WHAT YOU ARE ASKED TO DO >> Which of the lines below contain the string "There"? Pull each one out of the data.

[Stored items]
-=-=-=-=-

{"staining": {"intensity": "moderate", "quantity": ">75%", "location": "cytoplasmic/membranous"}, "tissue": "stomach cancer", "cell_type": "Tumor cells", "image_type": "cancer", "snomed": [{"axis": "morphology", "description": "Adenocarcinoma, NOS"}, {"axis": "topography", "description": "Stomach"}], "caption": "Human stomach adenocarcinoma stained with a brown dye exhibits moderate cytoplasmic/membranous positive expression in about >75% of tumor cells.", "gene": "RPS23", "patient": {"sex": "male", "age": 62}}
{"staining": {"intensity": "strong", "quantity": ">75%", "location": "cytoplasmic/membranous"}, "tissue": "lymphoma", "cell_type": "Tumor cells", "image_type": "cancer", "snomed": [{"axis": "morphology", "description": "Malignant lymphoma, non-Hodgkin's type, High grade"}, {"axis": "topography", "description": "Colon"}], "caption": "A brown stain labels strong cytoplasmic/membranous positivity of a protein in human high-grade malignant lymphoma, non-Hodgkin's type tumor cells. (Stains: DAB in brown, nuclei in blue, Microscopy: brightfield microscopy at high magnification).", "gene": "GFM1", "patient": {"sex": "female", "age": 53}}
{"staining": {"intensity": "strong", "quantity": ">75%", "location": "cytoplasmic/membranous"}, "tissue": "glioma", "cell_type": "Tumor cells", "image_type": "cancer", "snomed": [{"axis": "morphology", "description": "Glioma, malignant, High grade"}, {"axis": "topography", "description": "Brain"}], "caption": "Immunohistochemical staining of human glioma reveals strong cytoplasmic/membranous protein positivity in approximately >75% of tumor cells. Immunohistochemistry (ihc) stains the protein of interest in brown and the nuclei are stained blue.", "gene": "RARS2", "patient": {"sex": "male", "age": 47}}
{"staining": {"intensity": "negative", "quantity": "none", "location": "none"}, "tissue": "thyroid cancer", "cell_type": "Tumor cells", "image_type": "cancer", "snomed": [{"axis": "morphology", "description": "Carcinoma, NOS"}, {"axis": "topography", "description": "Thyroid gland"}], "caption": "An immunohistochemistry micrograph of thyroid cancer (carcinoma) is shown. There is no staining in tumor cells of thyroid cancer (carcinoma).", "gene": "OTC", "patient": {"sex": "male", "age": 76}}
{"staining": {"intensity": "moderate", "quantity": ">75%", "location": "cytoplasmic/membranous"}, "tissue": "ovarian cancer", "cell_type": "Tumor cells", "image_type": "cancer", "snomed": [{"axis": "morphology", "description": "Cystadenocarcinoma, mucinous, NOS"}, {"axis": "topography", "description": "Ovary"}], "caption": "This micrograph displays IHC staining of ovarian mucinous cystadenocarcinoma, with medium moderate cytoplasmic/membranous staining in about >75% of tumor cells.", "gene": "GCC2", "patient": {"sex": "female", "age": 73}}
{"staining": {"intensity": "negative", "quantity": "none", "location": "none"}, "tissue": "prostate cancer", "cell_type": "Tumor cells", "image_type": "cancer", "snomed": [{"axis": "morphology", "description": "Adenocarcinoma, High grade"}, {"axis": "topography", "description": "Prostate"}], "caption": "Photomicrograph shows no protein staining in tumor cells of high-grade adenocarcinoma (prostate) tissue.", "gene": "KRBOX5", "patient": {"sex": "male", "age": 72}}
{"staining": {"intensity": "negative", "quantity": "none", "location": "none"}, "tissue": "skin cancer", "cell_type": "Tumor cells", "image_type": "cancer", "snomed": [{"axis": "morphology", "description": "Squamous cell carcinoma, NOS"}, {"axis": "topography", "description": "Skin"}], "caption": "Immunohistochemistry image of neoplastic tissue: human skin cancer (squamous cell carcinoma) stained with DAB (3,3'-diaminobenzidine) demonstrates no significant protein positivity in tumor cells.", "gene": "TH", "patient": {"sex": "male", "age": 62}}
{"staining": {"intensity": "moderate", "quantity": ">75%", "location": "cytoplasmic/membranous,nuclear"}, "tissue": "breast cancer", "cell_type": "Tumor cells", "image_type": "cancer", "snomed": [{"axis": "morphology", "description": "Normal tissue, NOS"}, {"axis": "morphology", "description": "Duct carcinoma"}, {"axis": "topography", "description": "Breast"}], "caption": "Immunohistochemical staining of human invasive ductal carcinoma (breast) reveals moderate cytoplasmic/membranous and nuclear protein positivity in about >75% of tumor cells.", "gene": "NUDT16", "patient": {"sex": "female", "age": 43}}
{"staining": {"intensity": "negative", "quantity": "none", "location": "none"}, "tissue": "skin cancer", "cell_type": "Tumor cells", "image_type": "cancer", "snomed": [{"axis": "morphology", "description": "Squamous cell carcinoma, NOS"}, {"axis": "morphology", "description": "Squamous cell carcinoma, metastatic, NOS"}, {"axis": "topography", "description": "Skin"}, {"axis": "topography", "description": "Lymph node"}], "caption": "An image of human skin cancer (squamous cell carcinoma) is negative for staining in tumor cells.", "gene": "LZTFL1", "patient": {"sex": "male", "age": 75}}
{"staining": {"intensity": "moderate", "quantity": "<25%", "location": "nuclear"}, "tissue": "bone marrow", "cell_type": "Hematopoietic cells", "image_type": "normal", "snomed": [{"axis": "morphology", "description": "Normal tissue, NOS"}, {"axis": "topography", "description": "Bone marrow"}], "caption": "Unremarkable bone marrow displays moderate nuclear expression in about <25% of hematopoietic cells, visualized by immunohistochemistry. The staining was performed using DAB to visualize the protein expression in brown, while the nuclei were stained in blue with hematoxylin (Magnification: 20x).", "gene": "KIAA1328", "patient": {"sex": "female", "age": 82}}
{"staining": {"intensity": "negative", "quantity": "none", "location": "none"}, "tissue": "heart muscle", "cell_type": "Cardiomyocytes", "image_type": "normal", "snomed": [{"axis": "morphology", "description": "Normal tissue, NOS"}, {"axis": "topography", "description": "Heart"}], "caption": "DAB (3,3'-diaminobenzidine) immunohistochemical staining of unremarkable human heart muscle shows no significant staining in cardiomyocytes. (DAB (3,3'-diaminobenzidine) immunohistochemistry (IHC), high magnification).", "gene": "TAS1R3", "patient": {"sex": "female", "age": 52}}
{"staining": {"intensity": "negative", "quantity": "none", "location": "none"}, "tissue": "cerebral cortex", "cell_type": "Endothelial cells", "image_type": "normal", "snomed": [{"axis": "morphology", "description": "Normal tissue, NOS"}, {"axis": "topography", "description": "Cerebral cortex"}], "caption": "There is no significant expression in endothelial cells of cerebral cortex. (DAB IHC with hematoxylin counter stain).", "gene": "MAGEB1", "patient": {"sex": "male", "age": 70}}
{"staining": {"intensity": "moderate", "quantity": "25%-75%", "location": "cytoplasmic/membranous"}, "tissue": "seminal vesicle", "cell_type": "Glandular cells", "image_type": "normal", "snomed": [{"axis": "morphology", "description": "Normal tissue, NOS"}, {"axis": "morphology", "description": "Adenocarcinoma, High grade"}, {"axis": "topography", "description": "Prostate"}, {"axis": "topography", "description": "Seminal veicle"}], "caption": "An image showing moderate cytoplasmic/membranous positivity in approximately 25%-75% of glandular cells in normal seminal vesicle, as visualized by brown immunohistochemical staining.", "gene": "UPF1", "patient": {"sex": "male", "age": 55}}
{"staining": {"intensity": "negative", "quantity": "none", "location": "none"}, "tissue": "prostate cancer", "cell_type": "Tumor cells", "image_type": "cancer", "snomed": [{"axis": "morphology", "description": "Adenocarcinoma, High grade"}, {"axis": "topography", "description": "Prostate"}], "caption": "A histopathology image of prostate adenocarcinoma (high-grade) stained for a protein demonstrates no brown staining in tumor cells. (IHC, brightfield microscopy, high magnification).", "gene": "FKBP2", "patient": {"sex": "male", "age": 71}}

-=-=-=-=-

ANSWER TO THIS EXERCISE >>
{"staining": {"intensity": "negative", "quantity": "none", "location": "none"}, "tissue": "thyroid cancer", "cell_type": "Tumor cells", "image_type": "cancer", "snomed": [{"axis": "morphology", "description": "Carcinoma, NOS"}, {"axis": "topography", "description": "Thyroid gland"}], "caption": "An immunohistochemistry micrograph of thyroid cancer (carcinoma) is shown. There is no staining in tumor cells of thyroid cancer (carcinoma).", "gene": "OTC", "patient": {"sex": "male", "age": 76}}
{"staining": {"intensity": "negative", "quantity": "none", "location": "none"}, "tissue": "cerebral cortex", "cell_type": "Endothelial cells", "image_type": "normal", "snomed": [{"axis": "morphology", "description": "Normal tissue, NOS"}, {"axis": "topography", "description": "Cerebral cortex"}], "caption": "There is no significant expression in endothelial cells of cerebral cortex. (DAB IHC with hematoxylin counter stain).", "gene": "MAGEB1", "patient": {"sex": "male", "age": 70}}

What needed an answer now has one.